# Work instructions:
Look through the records and copy each line that has "Fiscal" in it.

--- Records for this exercise ---

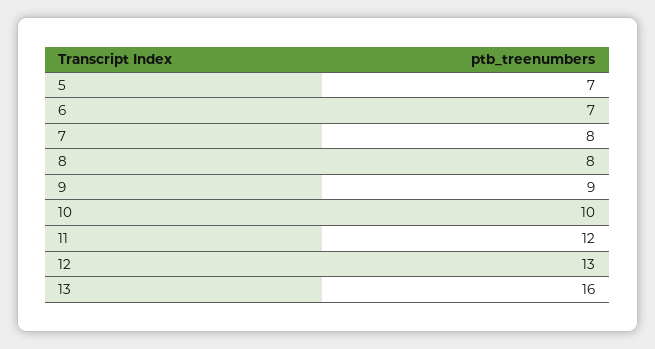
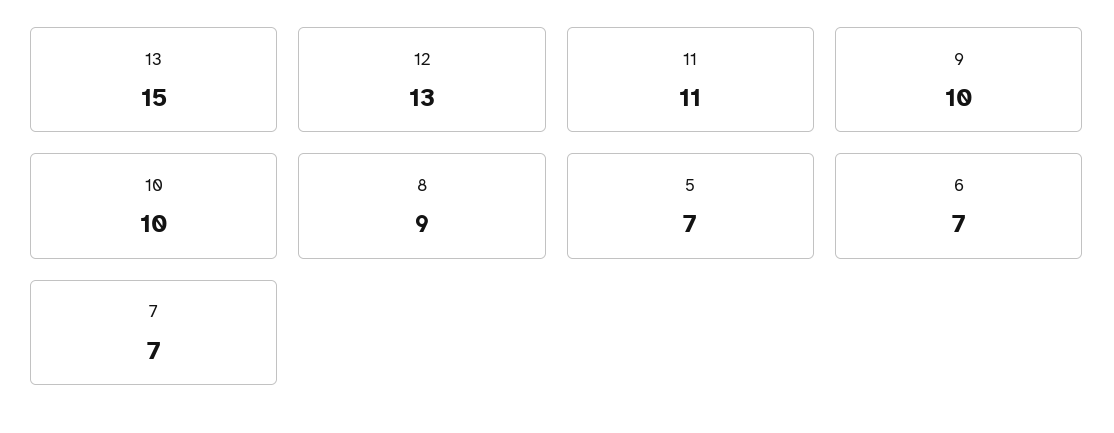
7: 8 -> 7
8: 8 -> 9
9: 9 -> 10
11: 12 -> 11
13: 16 -> 15

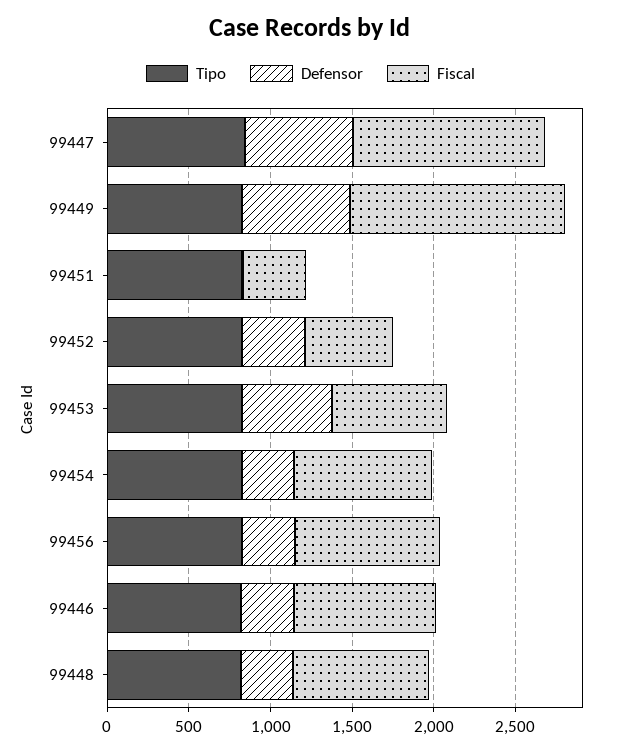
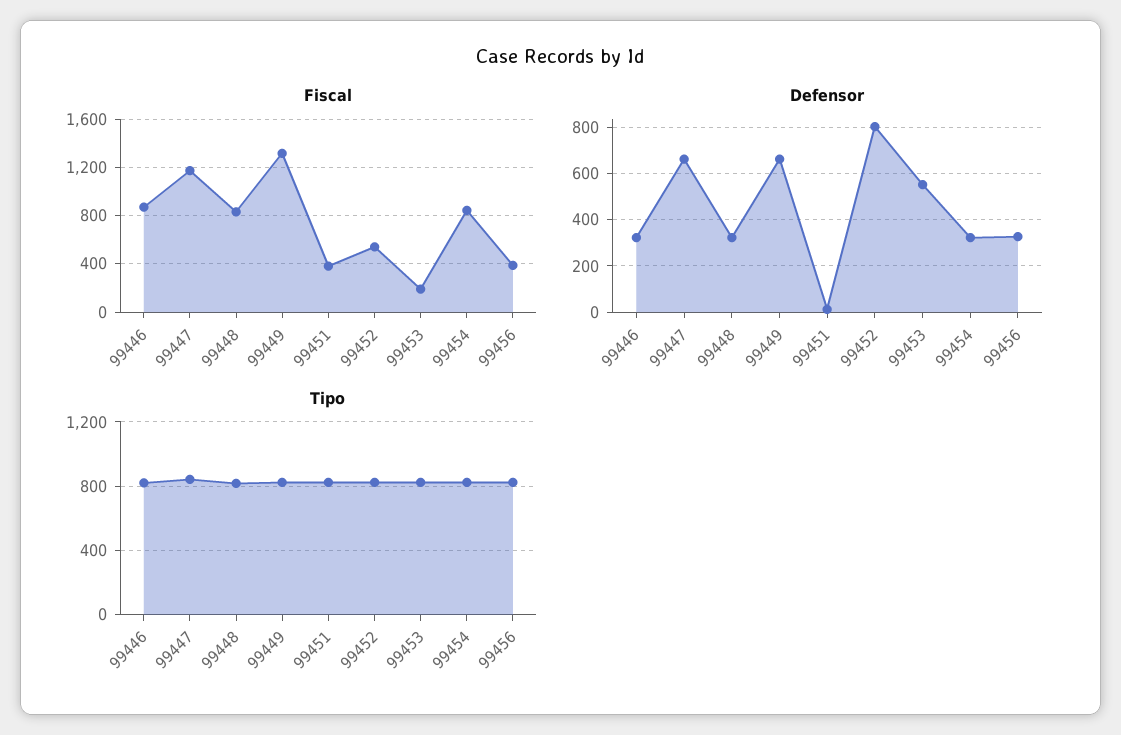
Defensor, 99452: 400 -> 800
Fiscal, 99453: 700 -> 200
Fiscal, 99456: 900 -> 400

---

# Answer section:
Fiscal, 99453: 700 -> 200
Fiscal, 99456: 900 -> 400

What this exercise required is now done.